L’eventuale, rilevante, squilibrio tra le posizioni dovrà poi essere effetto delle scelte di vita familiare adottate e condivise nel corso del matrimonio, con il sacrificio delle aspettative professionali e reddituali di una delle parti in funzione dell’assunzione di un ruolo trainante all’interno della famiglia. La valutazione del Giudice su questo specifico punto deve essere rigorosa ma la differenza tra le posizioni economiche complessive delle parti al momento del divorzio non deve necessariamente essere provato esclusivamente dal coniuge richiedente l’assegno.

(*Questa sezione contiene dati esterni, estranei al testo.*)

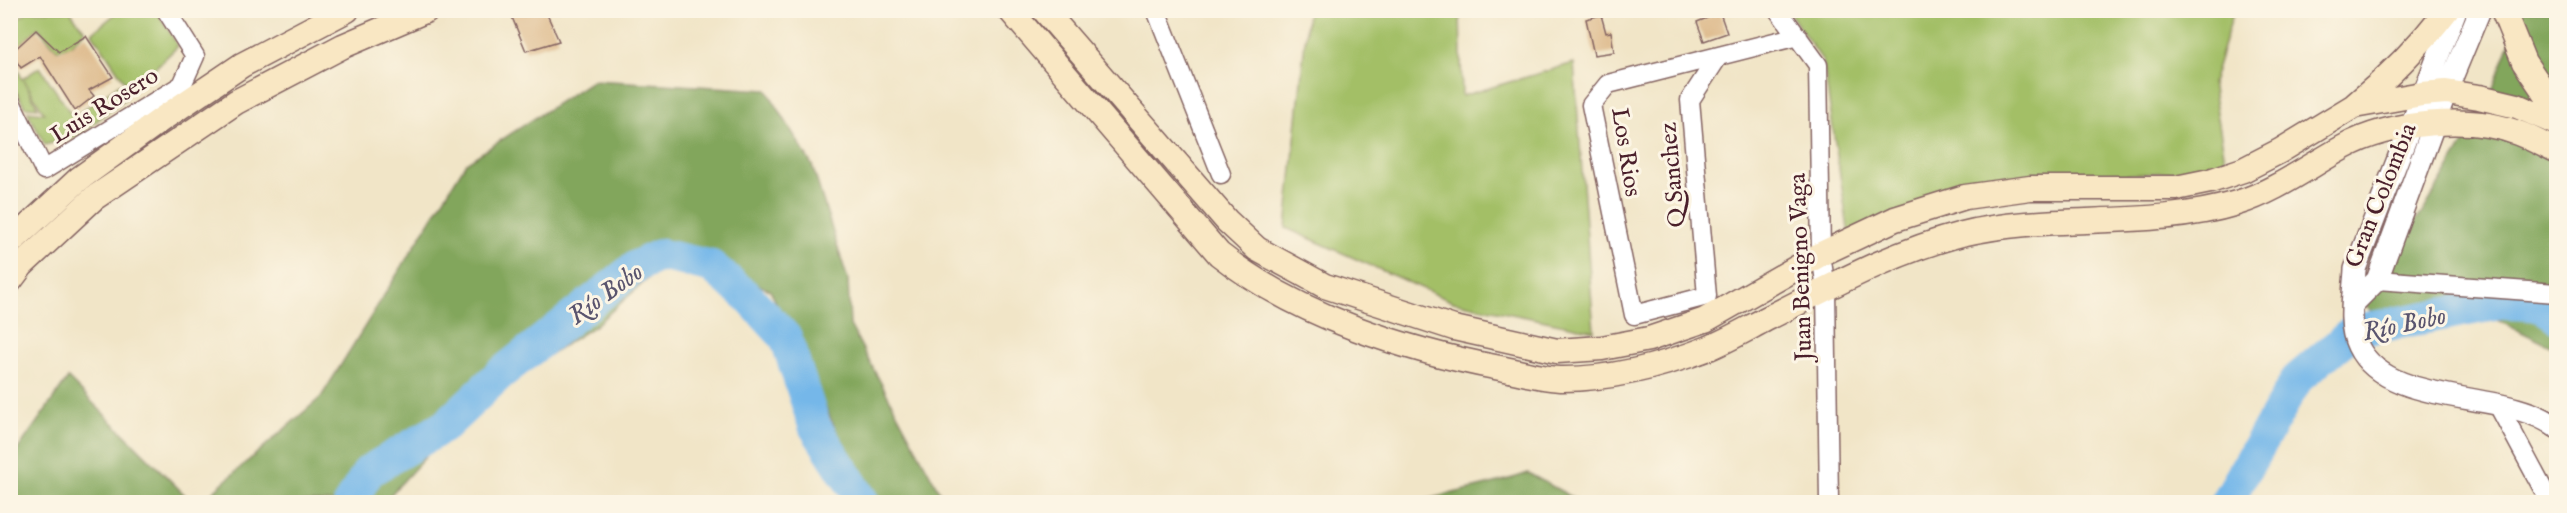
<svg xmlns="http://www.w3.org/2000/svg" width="2567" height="513" font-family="'IM FELL English',serif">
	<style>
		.green { fill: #a3bf66; stroke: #766f48; stroke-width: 1.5 }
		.forest { fill: #82a65b; stroke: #666243; stroke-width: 1.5 }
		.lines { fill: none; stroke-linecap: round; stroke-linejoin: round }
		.river { stroke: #74b7e9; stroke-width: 33 }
		.building { fill: #dfbd91 }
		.minor-casing { stroke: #846462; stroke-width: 21 }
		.tertiary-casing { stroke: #846462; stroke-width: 24 }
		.secondary-casing { stroke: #846462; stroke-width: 27 }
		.minor { stroke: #fff; stroke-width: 18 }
		.tertiary { stroke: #fff; stroke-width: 21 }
		.secondary { stroke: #f9e7c3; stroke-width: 24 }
		.labels { text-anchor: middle; stroke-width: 6; stroke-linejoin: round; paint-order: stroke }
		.street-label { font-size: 24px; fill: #4a1f2b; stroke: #fcf5e5 }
		.water-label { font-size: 26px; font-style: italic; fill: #59546e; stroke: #fcf5e5 }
	</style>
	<rect width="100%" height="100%" fill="#fcf5e5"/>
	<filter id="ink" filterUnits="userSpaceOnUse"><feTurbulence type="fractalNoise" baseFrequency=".0167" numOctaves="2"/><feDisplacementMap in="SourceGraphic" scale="12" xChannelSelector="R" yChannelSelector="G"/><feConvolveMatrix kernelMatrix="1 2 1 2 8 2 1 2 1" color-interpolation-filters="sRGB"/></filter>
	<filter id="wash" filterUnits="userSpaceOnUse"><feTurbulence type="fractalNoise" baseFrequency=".008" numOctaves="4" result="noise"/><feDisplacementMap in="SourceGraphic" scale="24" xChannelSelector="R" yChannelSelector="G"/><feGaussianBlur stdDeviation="1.35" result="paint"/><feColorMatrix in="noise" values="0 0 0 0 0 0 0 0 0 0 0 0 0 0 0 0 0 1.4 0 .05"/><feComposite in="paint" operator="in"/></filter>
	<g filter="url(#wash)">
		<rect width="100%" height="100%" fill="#f1e5c7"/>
		<path class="green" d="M 29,11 L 70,11 L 85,31 L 70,46 L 57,50 L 38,28 L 11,53 L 22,79 L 40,67 L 73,117 L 120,84 L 127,97 L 77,137 L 45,145 L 27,111 L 44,113 L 24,80 L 38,108 L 25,107 L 11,82 L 10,23 Z
			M 119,11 L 157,11 L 178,46 L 131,91 L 92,33 Z
			M 1308,11 L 1460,11 L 1462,96 L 1574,63 L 1594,331 L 1453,302 L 1286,228 Z
			M 1788,11 L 2234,11 L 2212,83 L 2226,165 L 2183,172 L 1995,181 L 1849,236 L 1823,61 Z"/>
		<path class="forest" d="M 2522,11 L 2556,11 L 2556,349 L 2497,320 L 2438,306 L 2378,316 L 2349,292 L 2422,213 L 2485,109 Z
			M 593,80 L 767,90 L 812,165 L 848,280 L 850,325 L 941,495 L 935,502 L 870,502 L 770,290 L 679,251 L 596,325 L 476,402 L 384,502 L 201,502 L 321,397 L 466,163 Z
			M 68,378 L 192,502 L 11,502 L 11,459 Z
			M 1528,473 L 1581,502 L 1418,502 C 1455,491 1492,486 1528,473 Z"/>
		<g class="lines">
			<path class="river" d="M 350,502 L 369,471 L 445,426 L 500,374 L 637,266 L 661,255 L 711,266 L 749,298 L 786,338 L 815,427 L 863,502
				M 2227,502 L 2297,379 L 2354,331 L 2502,303 L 2540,305 L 2556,316"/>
		</g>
		<g id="blocks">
			<path class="building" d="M 509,10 L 545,10 L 559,41 L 526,51 Z
				M 1720,13 L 1727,33 L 1704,41 L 1697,22 Z
				M 1601,15 L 1606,33 L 1611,32 L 1614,52 L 1594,55 L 1586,19 Z
				M 36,30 L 59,52 L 86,36 L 113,77 L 89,90 L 94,96 L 75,111 L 40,56 L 21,68 L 11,53 Z"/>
		</g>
	</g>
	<g filter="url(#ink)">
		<use href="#blocks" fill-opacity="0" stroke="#846462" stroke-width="1.5"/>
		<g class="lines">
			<g class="minor-casing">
				<path id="minor" d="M 1156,10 L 1221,174
					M 1778,10 L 1818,65 L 1821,254 L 1826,289 L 1829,502
					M 1718,57 L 1690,100 L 1707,296 L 1634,315 L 1591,105 L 1608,84 L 1798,36
					M 10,100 L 44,170 L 182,85 L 195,56 L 166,10
					M 2377,280 L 2556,293
					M 2498,405 L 2550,502"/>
			</g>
			<g class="tertiary-casing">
				<path id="tertiary" d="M 2456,10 L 2355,269 C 2354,293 2347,324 2358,346 C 2388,409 2506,388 2556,427
					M 2354,303 L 2377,280 L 2446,92 L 2480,10"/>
			</g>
			<g class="secondary-casing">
				<path id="secondary" d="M 1010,10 L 1219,254 C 1296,315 1404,350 1500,368 C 1521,372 1543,379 1563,379 C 1614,379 1662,366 1709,348 C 1728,340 1747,329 1766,319 C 1830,287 1892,252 1962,234 C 2052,212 2148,230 2237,203 C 2276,191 2309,166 2344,147 C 2389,122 2470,114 2518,133 C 2531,138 2544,145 2556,151
					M 1044,10 L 1227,221 L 1257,249 L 1325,286 L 1454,328 L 1557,351 L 1602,348 L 1649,339 L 1705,320 L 1821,254 L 1895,219 L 1965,197 L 2030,188 L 2176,188 L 2210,181 L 2243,170 L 2280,151 L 2354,106 L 2422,94 L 2446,92 L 2479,97 L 2517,106 L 2556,123
					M 2503,10 L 2524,62 L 2556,109
					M 2355,105 C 2390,76 2419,46 2447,10
					M 10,243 L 79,179 L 162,119 L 242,65 L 347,10
					M 10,281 L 22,265 L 94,198 L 236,102 L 343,46 L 427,10"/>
			</g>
			<use href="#minor" class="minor"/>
			<use href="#tertiary" class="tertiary"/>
			<use href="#secondary" class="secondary"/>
		</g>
	</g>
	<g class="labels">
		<g class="street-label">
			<text transform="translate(104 105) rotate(-32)" y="8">Luis Rosero</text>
			<text transform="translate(1627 152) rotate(81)" y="8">Los Rios</text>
			<text transform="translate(1672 175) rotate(-95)" y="8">Q Sanchez</text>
			<text transform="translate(2380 195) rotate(-68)" y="8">Gran Colombia</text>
			<text transform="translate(1800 267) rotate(-92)" y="8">Juan Benigno Vaga</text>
		</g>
		<g class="water-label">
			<text transform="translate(605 293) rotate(-36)" y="9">Río Bobo</text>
			<text transform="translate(2404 323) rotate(-12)" y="9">Río Bobo</text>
		</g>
	</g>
	<rect width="2567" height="513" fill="none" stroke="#fcf5e5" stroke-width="36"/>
</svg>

Per consentire l’attribuzione di un assegno divorzile deve esistere quindi uno squilibrio economico rilevante che sia la conseguenza delle scelte e dei sacrifici fatti durante la convivenza nell’interesse della famiglia. Accertato lo squilibrio economico il Giudice deve poi verificare se tale divario possa essere superato in modo autonomo dal richiedente l’assegno, mediante il recupero o il consolidamento della propria attività professionale. L’esistenza di fattori che potrebbero impedire il superamento dello squilibrio (ad esempio la capacità lavorativa del richiedente) deve essere provata dal richiedente l’assegno. Pertanto l’assegno potrà essere negato nel caso in cui, sebbene vi sia uno squilibrio reddituale, risulti che il coniuge richiedente possa superare autonomamente tale squilibrio.
Quali sono gli effetti dell’instaurazione di una nuova convivenza sul diritto a percepire l’assegno divorzile ?
La convivenza che si presenti come stabile modello di vita comune fa cessare il diritto alla percezione dell’assegno divorzile, dal momento che la creazione di una nuova famiglia – anche di fatto – rompe ogni legame con il tenore e il modello di vita caratterizzanti la precedente fase di convivenza matrimoniale.